Now I’ve finished a piece of work that was sucking most of my spare brain-power, I have more time again to devote to my blog and all things frugal. This week I was stuck indoors with sick kids. I thought we’d escaped the worst of what winter has thrown our way, but no, my tots seem to be catching everything just as the weather is warming up.
This week’s frugal happenings:
- Made two batches of tortillas which I used for enchiladas and burritos. Tortillas are seriously easy to make (it’s the cooking them that’s the time-consuming bit), and once you’ve had home made tortillas, you’ll never buy commercial ones again. For the enchiladas I made the sauce from scratch too. Yum!
- Found a mint-condition Tinkerbell summer dress from Disney at a secondhand clothing store, which will make a perfect gift for my friend’s daughter who is turning 5 soon. She is really into long, swishy dresses and this one fits the bill nicely. The wrapping paper and card are, as usual, handmade by my tots.
- Stayed home most of the week. This has been a self-enforced embargo on going out as my children came down with conjuctivitis. It is doing the rounds here at the moment and is ridiculously contagious. Anyway, saving my town from more pink eye saves me money on petrol and saves me from the temptation to spend.
- Stocked up on basics that were on sale at the supermarket. It’s not often I come away from a supermarket these days, saying ‘Wow! Great bargains today,’ but this happened to be a week where many of our regular groceries were heavily discounted. Items like canned corn and tomatoes were 75c each, toothbrushes were 58c etc so I stocked up on as much as I could and still came in quite a bit under budget.
- D won some headphones in a competition he entered quite randomly. He already has a great pair so he sold them on for $130. Apparently there’s quite a demand for decent gaming headphones, and the buyer was very happy with his purchase.

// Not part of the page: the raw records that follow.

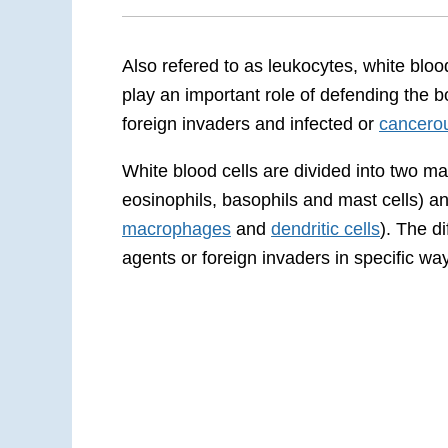
Also refered to as leukocytes, white blo
play an important role of defending the b
foreign invaders and infected or
cancerou
White blood cells are divided into two ma
eosinophils, basophils and mast cells) 
macrophages
and
dendritic cells
). The d
agents or foreign invaders in specific wa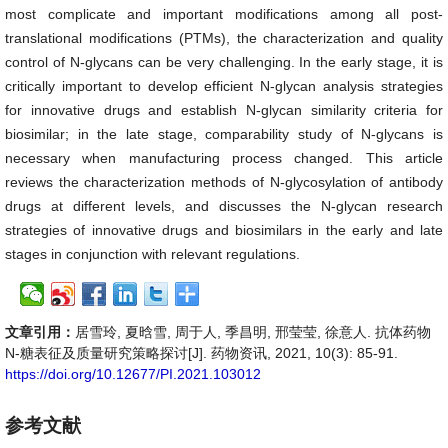
most complicate and important modifications among all post-
translational modifications (PTMs), the characterization and quality
control of N-glycans can be very challenging. In the early stage, it is
critically important to develop efficient N-glycan analysis strategies
for innovative drugs and establish N-glycan similarity criteria for
biosimilar; in the late stage, comparability study of N-glycans is
necessary when manufacturing process changed. This article
reviews the characterization methods of N-glycosylation of antibody
drugs at different levels, and discusses the N-glycan research
strategies of innovative drugs and biosimilars in the early and late
stages in conjunction with relevant regulations.
文章引用：
居雪玲, 夏晗雪, 周于人, 季昌明, 邢莹莹, 徐意人. 抗体药物
N-糖表征及质量研究策略探讨[J]. 药物资讯, 2021, 10(3): 85-91.
https://doi.org/10.12677/PI.2021.103012
参考文献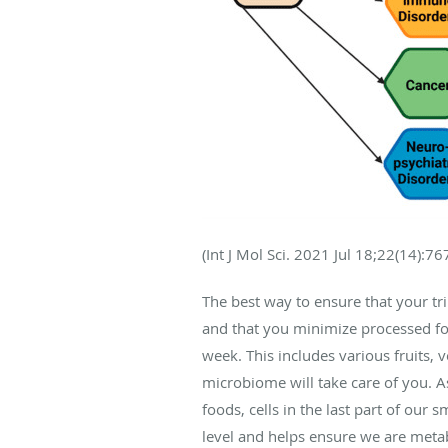
(
Int J Mol Sci
. 2021 Jul 18;22(14):76
The best way to ensure that your tril
and that you minimize processed foo
week. This includes various fruits, 
microbiome will take care of you. A
foods, cells in the last part of our
level and helps ensure we are metab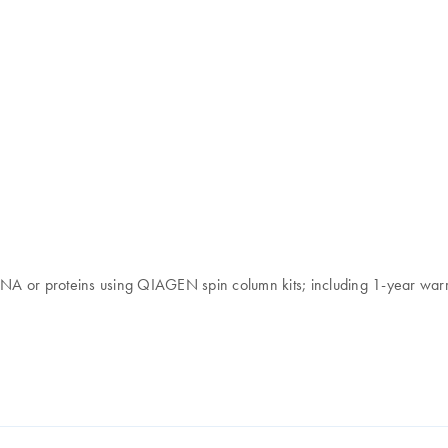
 RNA or proteins using QIAGEN spin column kits; including 1-year war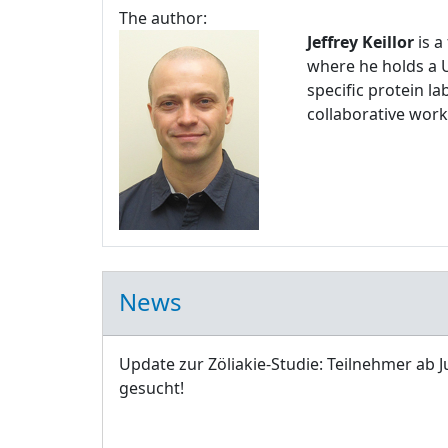
The author:
Jeffrey Keillor
is a
where he holds a U
specific protein l
collaborative work
News
Update zur Zöliakie-Studie: Teilnehmer ab J
gesucht!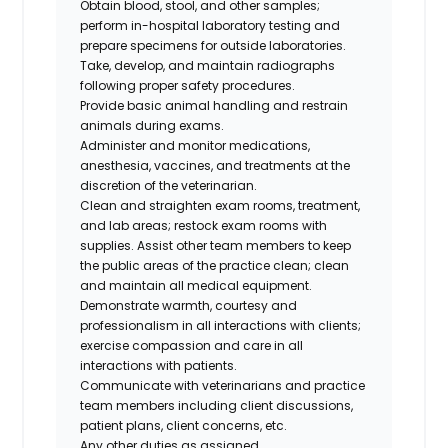
Obtain blood, stool, and other samples;
perform in-hospital laboratory testing and
prepare specimens for outside laboratories.
Take, develop, and maintain radiographs
following proper safety procedures.
Provide basic animal handling and restrain
animals during exams.
Administer and monitor medications,
anesthesia, vaccines, and treatments at the
discretion of the veterinarian.
Clean and straighten exam rooms, treatment,
and lab areas; restock exam rooms with
supplies. Assist other team members to keep
the public areas of the practice clean; clean
and maintain all medical equipment.
Demonstrate warmth, courtesy and
professionalism in all interactions with clients;
exercise compassion and care in all
interactions with patients.
Communicate with veterinarians and practice
team members including client discussions,
patient plans, client concerns, etc.
Any other duties as assigned.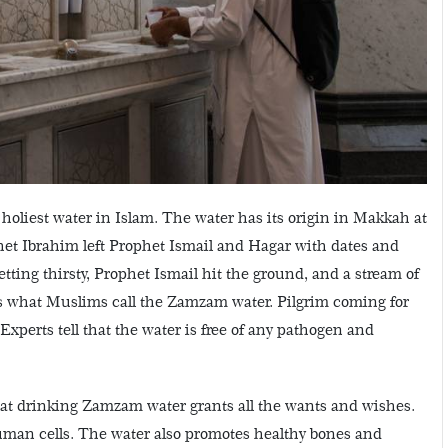
 holiest water in Islam. The water has its origin in Makkah at
het Ibrahim left Prophet Ismail and Hagar with dates and
ing thirsty, Prophet Ismail hit the ground, and a stream of
 is what Muslims call the Zamzam water. Pilgrim coming for
xperts tell that the water is free of any pathogen and
at drinking Zamzam water grants all the wants and wishes.
 human cells. The water also promotes healthy bones and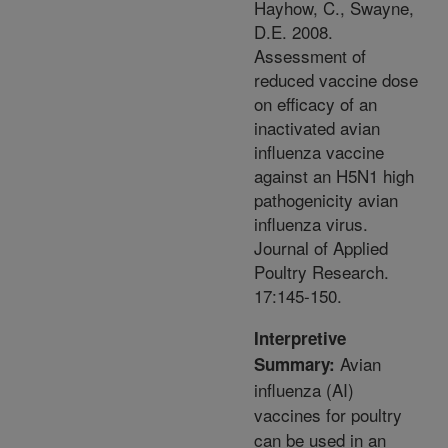
Hayhow, C., Swayne,
D.E. 2008.
Assessment of
reduced vaccine dose
on efficacy of an
inactivated avian
influenza vaccine
against an H5N1 high
pathogenicity avian
influenza virus.
Journal of Applied
Poultry Research.
17:145-150.
Interpretive
Avian
Summary:
influenza (AI)
vaccines for poultry
can be used in an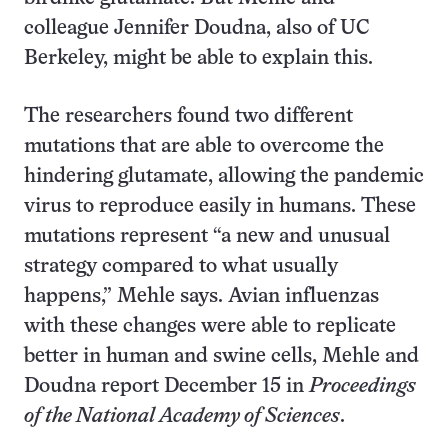
colleague Jennifer Doudna, also of UC
Berkeley, might be able to explain this.
The researchers found two different
mutations that are able to overcome the
hindering glutamate, allowing the pandemic
virus to reproduce easily in humans. These
mutations represent “a new and unusual
strategy compared to what usually
happens,” Mehle says. Avian influenzas
with these changes were able to replicate
better in human and swine cells, Mehle and
Doudna report December 15 in
Proceedings
of the National Academy of Sciences
.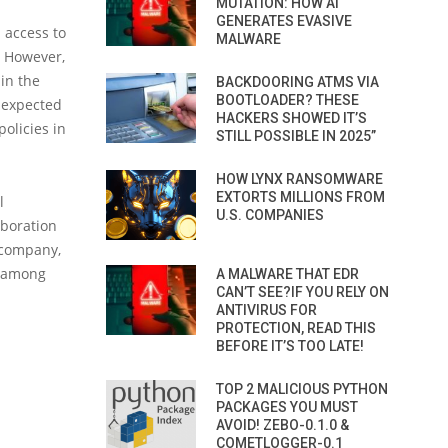
MUTATION: HOW AI
GENERATES EVASIVE
n access to
MALWARE
. However,
 in the
BACKDOORING ATMS VIA
BOOTLOADER? THESE
e expected
HACKERS SHOWED IT’S
olicies in
STILL POSSIBLE IN 2025”
HOW LYNX RANSOMWARE
EXTORTS MILLIONS FROM
l
U.S. COMPANIES
aboration
a company,
, among
A MALWARE THAT EDR
CAN’T SEE?IF YOU RELY ON
ANTIVIRUS FOR
PROTECTION, READ THIS
BEFORE IT’S TOO LATE!
TOP 2 MALICIOUS PYTHON
PACKAGES YOU MUST
AVOID! ZEBO-0.1.0 &
COMETLOGGER-0.1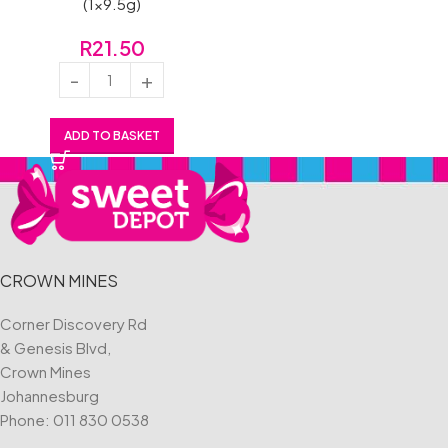
(1×9.5g)
R
21.50
ADD TO BASKET
CROWN MINES
Corner Discovery Rd
& Genesis Blvd,
Crown Mines
Johannesburg
Phone:
011 830 0538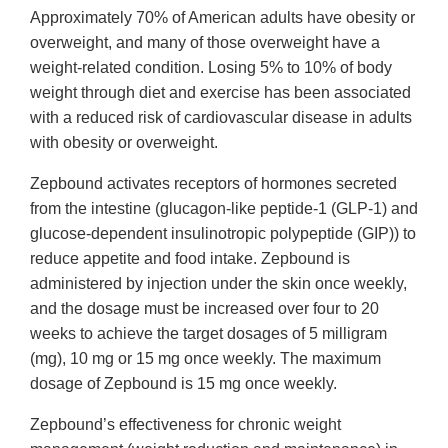
Approximately 70% of American adults have obesity or
overweight, and many of those overweight have a
weight-related condition. Losing 5% to 10% of body
weight through diet and exercise has been associated
with a reduced risk of cardiovascular disease in adults
with obesity or overweight.
Zepbound activates receptors of hormones secreted
from the intestine (glucagon-like peptide-1 (GLP-1) and
glucose-dependent insulinotropic polypeptide (GIP)) to
reduce appetite and food intake. Zepbound is
administered by injection under the skin once weekly,
and the dosage must be increased over four to 20
weeks to achieve the target dosages of 5 milligram
(mg), 10 mg or 15 mg once weekly. The maximum
dosage of Zepbound is 15 mg once weekly.
Zepbound’s effectiveness for chronic weight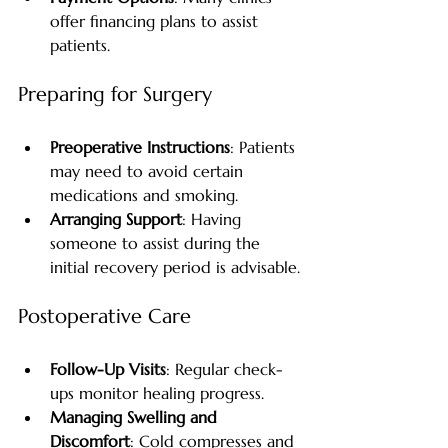
offer financing plans to assist 
patients.
Preparing for Surgery
Preoperative Instructions
: Patients 
may need to avoid certain 
medications and smoking.
Arranging Support
: Having 
someone to assist during the 
initial recovery period is advisable.
Postoperative Care
Follow-Up Visits
: Regular check-
ups monitor healing progress.
Managing Swelling and 
Discomfort
: Cold compresses and 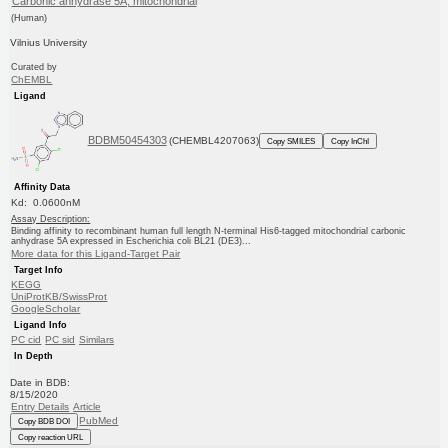
Carbonic anhydrase 5A, mitochondrial
(Human)
Vilnius University
Curated by
ChEMBL
Ligand
BDBM50454303
(CHEMBL4207063)
Copy SMILES
Copy InChI
Affinity Data
Kd: 0.0600nM
Assay Description:
Binding affinity to recombinant human full length N-terminal His6-tagged mitochondrial carbonic
anhydrase 5A expressed in Escherichia coli BL21 (DE3)...
More data for this Ligand-Target Pair
Target Info
KEGG
UniProtKB/SwissProt
GoogleScholar
Ligand Info
PC cid
PC sid
Similars
In Depth
Date in BDB:
8/15/2020
Entry Details
Article
PubMed
Copy BDB DOI
Copy reaction URL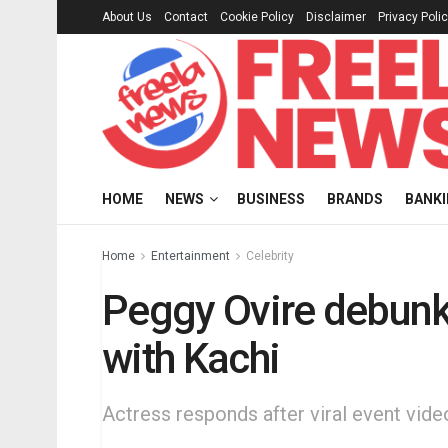
About Us
Contact
Cookie Policy
Disclaimer
Privacy Poli
HOME
NEWS
BUSINESS
BRANDS
BANK
Home
Entertainment
Celebrity
Peggy Ovire debun
with Kachi
Actress responds after viral event vide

- Purchased at $60 meat pack from one of our local butchers, which I’ve then divided up into 14 meals (some of which include our whanau* night, when we feed 5 adults and 4 children). As we eat several vegetarian meals a week, I won’t have to buy meat for three or four weeks. For NZ prices, this pack was a great deal, working out at just over $4 per meal.
- D’s tax return finally showed up! That is now salted away with other savings to help with our moving costs. As we are moving islands (which requires taking our household goods and cars on a ferry), our moving costs will be in the thousands.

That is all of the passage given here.